Kepala Kantor Wilayah DJPb NTT Adi Setiawan di Kupang, Selasa, mengatakan sampai dengan 20 April 2026 dari total pagu sebesar Rp376,05 miliar, dana yang telah disalurkan pada tahap I baru sebesar Rp20,68 miliar atau 5,5 persen

“Capaian ini menunjukkan bahwa proses penyaluran BOK Puskesmas masih memerlukan akselerasi oleh pemerintah daerah agar manfaatnya dapat segera dirasakan oleh masyarakat, khususnya dalam mendukung operasional layanan kesehatan dasar di Puskesmas,” ujarnya.

Ia menjelaskan bahwa penyaluran DAK nonfisik BOK Puskesmas dilakukan secara bertahap dalam tiga tahap, dengan penyaluran tahap I maksimal 30 persen dari alokasi dan dapat dimulai paling cepat Februari tahun anggaran berjalan.
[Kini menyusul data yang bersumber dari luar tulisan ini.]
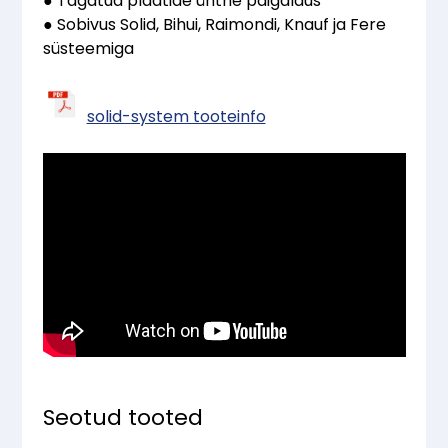
● Tagatud plaatide ühtne paigaldus
● Sobivus Solid, Bihui, Raimondi, Knauf ja Fere
süsteemiga
solid-system tooteinfo
Seotud tooted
Secara rinci, beberapa pemerintah daerah mencatat realisasi penyaluran relatif lebih tinggi, di antaranya Kabupaten Sumba Tengah sebesar Rp2,32 miliar atau 23,67 persen, Kabupaten Timor Tengah Utara Rp4,28 miliar atau 19,28 persen.
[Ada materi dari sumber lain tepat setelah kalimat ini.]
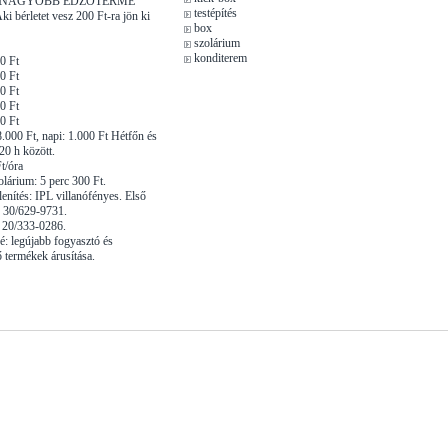
GNAGYOBB EDZŐTERME
testépítés
 bérletet vesz 200 Ft-ra jön ki
box
szolárium
konditerem
00 Ft
00 Ft
00 Ft
00 Ft
00 Ft
8.000 Ft, napi: 1.000 Ft Hétfőn és
20 h között.
t/óra
olárium: 5 perc 300 Ft.
enítés: IPL villanófényes. Első
n: 30/629-9731.
 20/333-0286.
é: legújabb fogyasztó és
ő termékek árusítása.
Selain itu juga, Kabupaten Manggarai Barat Rp3,50 miliar atau 15,11 persen, Kabupaten Timor Tengah Selatan Rp4,13 miliar atau 14,60 persen, serta Kabupaten Sikka Rp3,01 miliar atau 13,38 persen.

Adi berharap capaian tersebut dapat menjadi contoh bagi kabupaten lainnya dalam mempercepat proses penyaluran, baik melalui pemenuhan persyaratan administrasi maupun penguatan koordinasi antarperangkat daerah.

Ia turut menekankan, optimalisasi penyaluran DAK nonfisik BOK Puskesmas memerlukan sinergi kuat antara pemerintah pusat dan daerah, terutama dalam percepatan penyampaian dokumen persyaratan, peningkatan kualitas perencanaan dan pelaporan, serta penguatan komitmen pemanfaatan dana secara tepat waktu dan tepat sasaran.

“Dengan percepatan penyaluran ini, diharapkan layanan kesehatan di Puskesmas dapat berjalan lebih optimal dan mampu meningkatkan derajat kesehatan masyarakat di Provinsi NTT,” ujarnya.